(WHAT IS BEING ASKED):
Write out everything in the records exactly, apart from the pictures.
SUPPLIED MATERIAL Block Start
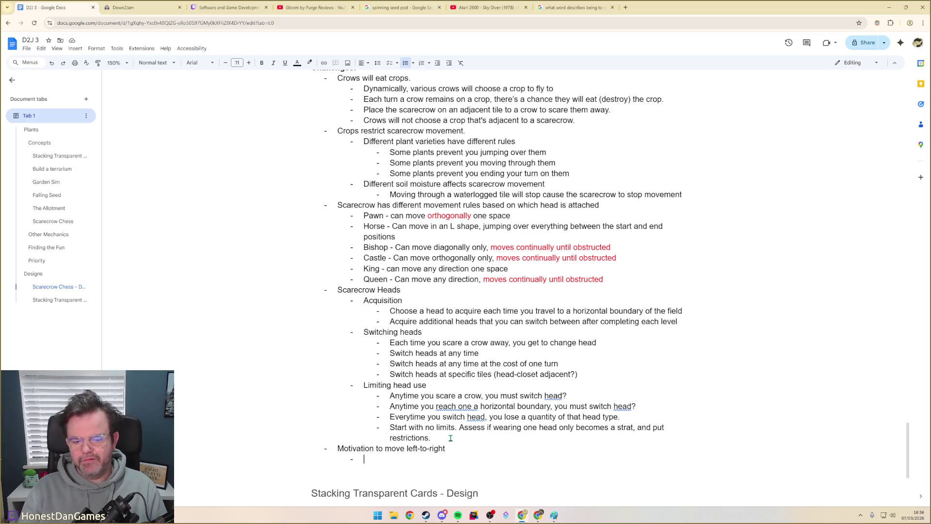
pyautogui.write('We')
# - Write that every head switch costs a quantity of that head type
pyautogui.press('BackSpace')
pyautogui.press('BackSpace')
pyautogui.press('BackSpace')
SUPPLIED MATERIAL Block End
(SOLVED PROBLEM):
pyautogui.write('We')
# - Write that every head switch costs a quantity of that head type
pyautogui.press('BackSpace')
pyautogui.press('BackSpace')
pyautogui.press('BackSpace')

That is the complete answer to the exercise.